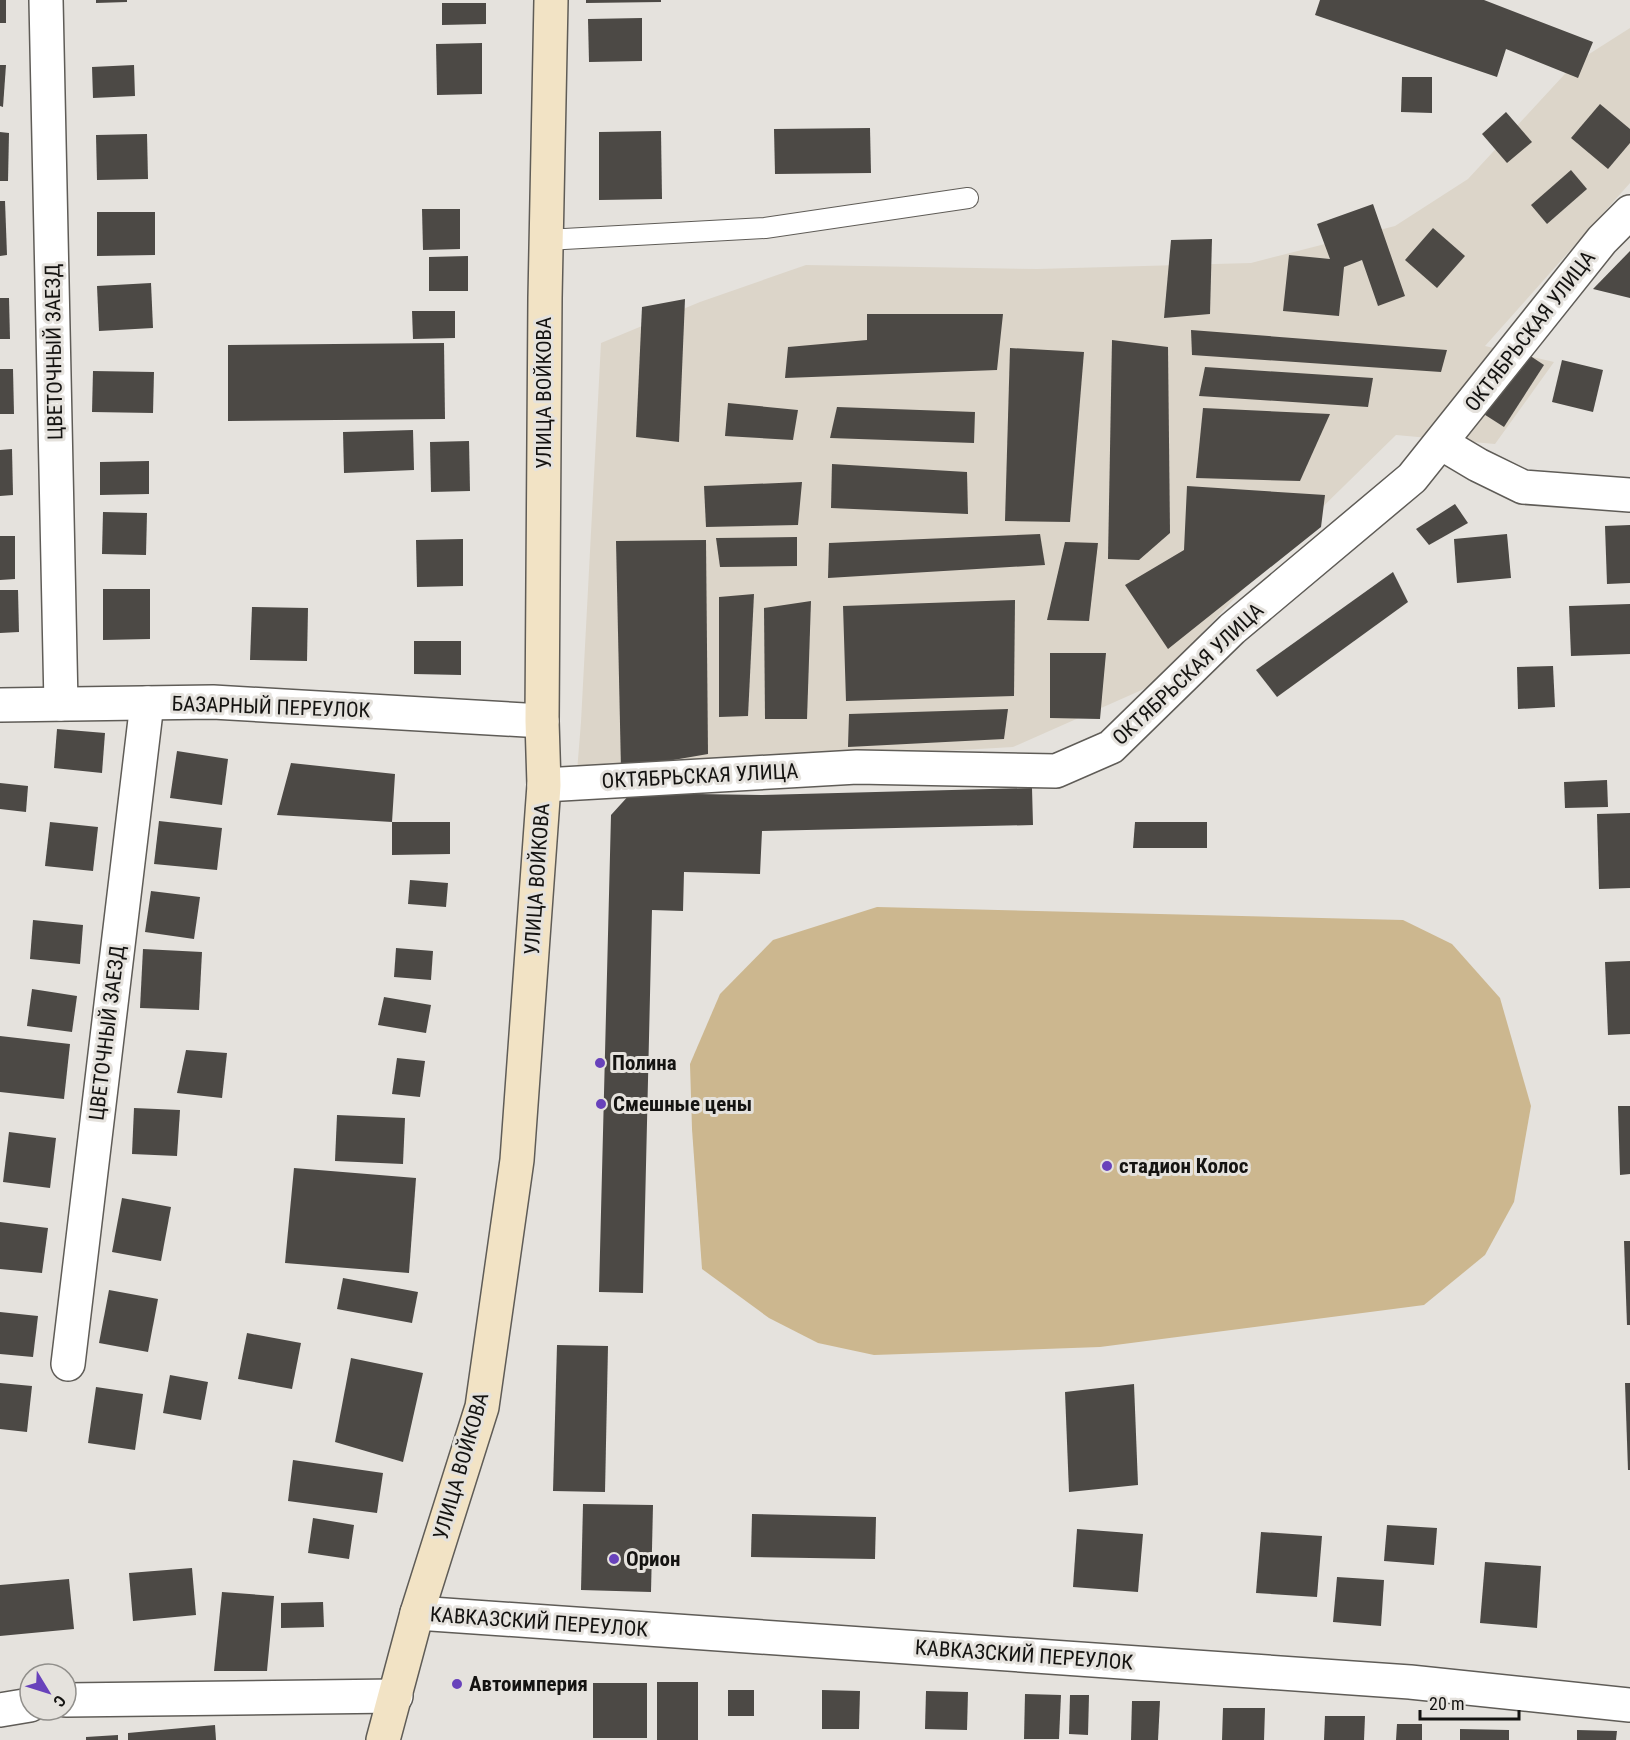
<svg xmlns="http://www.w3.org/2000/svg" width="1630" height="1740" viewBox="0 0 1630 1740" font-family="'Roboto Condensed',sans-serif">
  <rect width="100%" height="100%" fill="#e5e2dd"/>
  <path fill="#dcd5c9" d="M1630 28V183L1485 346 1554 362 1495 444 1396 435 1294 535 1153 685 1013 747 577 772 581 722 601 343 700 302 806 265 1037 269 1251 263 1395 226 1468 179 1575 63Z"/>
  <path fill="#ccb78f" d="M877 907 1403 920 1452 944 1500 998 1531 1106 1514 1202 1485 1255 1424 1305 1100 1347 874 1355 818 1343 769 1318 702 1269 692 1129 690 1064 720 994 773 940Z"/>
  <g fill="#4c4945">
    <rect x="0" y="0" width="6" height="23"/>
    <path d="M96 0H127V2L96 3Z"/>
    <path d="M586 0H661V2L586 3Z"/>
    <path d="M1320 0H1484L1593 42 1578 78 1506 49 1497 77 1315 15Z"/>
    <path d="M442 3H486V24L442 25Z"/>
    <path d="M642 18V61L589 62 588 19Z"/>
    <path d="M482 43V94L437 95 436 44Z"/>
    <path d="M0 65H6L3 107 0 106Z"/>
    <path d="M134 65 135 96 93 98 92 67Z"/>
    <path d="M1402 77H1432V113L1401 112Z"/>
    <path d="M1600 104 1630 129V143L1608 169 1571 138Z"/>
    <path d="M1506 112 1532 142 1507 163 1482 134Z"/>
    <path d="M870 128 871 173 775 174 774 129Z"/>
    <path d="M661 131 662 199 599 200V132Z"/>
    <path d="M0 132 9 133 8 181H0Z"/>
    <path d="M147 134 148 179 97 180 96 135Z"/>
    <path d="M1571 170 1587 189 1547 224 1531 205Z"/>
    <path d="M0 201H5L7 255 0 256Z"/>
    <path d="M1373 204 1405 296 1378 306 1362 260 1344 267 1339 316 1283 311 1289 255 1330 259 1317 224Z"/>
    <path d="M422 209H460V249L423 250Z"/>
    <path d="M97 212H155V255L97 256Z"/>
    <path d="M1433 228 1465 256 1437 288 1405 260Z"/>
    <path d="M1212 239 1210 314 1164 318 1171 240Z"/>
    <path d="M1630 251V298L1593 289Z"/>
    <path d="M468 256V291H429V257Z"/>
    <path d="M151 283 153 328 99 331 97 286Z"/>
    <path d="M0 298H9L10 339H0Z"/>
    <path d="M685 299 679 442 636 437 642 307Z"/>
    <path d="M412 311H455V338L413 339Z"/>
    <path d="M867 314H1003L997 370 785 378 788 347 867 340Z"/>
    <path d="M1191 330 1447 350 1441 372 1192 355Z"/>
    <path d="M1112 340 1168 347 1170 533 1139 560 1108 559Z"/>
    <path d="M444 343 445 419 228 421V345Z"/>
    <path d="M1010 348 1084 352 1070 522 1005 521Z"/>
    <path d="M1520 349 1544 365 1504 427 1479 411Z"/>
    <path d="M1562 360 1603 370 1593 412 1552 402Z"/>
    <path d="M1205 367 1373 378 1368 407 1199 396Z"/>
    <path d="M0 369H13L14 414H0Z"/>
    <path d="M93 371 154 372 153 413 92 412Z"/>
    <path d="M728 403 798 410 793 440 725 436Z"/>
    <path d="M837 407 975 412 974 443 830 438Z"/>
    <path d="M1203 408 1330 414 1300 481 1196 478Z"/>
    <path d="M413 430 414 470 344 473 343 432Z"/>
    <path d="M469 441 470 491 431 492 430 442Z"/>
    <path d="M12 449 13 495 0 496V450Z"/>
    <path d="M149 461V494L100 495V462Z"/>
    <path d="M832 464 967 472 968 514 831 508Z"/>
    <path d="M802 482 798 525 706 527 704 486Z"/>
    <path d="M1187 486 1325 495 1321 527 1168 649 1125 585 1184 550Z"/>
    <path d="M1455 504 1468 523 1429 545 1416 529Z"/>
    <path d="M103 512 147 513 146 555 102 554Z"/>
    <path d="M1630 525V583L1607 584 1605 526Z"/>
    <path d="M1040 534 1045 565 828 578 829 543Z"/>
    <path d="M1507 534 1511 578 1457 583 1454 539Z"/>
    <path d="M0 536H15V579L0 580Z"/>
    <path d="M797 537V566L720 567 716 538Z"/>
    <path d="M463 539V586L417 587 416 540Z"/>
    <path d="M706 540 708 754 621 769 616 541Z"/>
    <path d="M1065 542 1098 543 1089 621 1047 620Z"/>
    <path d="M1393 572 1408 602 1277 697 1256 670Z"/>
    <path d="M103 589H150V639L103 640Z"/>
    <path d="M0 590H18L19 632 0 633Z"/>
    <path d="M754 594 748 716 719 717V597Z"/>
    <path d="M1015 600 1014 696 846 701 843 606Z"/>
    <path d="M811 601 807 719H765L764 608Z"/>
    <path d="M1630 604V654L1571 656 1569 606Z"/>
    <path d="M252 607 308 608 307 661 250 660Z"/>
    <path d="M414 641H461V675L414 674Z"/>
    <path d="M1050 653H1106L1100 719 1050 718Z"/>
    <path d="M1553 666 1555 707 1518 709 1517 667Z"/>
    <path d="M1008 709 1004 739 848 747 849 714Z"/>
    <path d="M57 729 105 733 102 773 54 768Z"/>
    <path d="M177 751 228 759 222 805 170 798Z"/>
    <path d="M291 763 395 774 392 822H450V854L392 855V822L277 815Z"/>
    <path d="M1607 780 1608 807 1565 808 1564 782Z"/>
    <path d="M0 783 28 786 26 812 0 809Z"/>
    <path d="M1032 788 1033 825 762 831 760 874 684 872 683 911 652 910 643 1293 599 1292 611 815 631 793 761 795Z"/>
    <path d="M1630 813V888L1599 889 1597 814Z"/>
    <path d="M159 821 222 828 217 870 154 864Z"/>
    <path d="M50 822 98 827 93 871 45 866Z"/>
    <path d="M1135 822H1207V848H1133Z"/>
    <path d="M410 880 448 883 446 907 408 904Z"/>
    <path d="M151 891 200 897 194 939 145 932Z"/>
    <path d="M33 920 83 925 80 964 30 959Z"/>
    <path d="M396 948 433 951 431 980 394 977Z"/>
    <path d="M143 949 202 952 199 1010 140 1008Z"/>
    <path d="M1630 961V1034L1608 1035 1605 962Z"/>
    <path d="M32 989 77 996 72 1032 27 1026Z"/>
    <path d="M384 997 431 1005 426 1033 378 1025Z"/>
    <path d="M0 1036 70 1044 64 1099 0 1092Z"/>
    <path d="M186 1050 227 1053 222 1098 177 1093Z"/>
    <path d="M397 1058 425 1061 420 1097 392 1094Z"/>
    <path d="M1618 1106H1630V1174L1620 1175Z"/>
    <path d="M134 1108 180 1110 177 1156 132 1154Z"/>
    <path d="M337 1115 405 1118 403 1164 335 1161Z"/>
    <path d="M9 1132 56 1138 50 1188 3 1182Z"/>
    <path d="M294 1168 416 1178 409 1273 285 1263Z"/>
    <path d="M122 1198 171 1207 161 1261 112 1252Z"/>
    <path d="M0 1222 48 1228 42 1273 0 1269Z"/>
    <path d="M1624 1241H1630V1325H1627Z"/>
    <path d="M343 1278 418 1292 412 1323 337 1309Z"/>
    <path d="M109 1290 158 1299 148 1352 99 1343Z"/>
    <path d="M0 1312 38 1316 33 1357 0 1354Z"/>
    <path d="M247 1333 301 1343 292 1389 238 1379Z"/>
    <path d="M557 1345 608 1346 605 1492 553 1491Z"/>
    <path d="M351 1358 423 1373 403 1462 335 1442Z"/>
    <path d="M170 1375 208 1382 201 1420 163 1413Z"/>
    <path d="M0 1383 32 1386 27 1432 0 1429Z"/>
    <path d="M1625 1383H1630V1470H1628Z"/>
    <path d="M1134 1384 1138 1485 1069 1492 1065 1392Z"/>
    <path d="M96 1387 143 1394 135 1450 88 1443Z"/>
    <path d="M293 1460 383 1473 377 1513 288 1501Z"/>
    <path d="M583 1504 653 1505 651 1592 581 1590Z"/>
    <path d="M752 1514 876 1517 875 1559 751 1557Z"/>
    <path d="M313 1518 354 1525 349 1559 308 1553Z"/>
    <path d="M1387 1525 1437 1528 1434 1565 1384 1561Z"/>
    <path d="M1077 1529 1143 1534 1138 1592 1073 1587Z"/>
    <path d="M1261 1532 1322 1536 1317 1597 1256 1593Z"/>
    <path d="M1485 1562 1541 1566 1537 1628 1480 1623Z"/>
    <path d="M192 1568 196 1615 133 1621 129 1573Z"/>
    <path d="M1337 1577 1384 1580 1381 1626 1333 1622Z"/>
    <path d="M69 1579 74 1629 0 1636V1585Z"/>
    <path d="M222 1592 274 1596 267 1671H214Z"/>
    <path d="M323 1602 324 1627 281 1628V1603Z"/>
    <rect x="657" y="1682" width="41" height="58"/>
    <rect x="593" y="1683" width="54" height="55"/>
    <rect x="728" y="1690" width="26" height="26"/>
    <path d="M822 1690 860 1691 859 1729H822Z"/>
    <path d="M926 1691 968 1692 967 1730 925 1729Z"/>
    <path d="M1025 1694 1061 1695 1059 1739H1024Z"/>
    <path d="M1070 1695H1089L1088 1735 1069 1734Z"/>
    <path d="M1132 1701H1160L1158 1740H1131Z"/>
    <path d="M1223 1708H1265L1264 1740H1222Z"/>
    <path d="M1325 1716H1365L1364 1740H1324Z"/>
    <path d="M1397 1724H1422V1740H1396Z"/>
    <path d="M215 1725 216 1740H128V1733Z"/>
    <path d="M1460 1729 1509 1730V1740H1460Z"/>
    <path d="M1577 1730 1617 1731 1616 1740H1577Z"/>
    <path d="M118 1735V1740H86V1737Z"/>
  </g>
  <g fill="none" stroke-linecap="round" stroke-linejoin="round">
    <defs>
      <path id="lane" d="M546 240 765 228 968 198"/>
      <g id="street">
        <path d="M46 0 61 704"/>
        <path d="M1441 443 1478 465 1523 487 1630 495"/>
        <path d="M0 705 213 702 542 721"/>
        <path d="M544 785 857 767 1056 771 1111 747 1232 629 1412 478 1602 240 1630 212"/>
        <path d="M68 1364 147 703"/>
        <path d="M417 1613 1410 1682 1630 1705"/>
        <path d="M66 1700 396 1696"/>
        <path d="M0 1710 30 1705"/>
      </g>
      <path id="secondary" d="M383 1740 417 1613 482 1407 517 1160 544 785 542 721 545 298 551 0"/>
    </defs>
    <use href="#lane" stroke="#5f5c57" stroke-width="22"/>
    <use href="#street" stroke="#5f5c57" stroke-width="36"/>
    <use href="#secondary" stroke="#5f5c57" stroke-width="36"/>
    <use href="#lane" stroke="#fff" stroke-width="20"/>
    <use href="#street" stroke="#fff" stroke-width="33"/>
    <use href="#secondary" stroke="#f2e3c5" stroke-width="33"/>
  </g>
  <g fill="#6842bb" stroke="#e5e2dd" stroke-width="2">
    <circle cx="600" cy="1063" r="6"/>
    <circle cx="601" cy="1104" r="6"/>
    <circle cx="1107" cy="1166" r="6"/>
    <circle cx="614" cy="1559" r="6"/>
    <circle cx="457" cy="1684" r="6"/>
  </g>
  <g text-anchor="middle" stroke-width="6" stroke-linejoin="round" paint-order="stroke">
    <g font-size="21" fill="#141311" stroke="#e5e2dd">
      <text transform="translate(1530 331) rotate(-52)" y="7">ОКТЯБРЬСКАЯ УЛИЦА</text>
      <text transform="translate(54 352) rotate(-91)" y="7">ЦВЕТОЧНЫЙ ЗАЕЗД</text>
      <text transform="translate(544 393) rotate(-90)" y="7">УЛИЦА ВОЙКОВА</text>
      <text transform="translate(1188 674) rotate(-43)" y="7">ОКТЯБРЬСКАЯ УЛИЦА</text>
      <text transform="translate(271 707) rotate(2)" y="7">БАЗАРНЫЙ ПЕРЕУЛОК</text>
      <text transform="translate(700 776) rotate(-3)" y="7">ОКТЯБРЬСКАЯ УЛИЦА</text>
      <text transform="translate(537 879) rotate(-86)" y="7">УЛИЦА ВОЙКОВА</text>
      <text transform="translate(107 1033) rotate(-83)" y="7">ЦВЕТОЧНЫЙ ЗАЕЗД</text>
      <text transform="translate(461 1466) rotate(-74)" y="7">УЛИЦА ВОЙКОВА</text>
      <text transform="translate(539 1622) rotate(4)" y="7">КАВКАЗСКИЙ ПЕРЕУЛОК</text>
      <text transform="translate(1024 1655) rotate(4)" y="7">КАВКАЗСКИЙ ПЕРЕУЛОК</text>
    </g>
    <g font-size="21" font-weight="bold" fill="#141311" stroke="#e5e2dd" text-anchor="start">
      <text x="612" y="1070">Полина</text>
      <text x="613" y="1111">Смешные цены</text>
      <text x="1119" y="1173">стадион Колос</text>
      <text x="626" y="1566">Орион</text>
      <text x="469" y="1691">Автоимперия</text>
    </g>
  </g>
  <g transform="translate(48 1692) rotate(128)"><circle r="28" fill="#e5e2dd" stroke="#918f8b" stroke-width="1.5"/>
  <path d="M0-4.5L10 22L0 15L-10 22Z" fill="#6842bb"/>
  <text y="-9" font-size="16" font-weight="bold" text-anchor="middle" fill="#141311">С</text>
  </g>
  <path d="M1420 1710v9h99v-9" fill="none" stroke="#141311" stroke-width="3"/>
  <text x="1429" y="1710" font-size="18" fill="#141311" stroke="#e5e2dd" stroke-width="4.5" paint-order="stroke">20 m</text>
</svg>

□ □ □ □ □

| Problem to work on |
Count every line in the data where the string "paint" occurs. Give nothing except the number.

| Written response |
2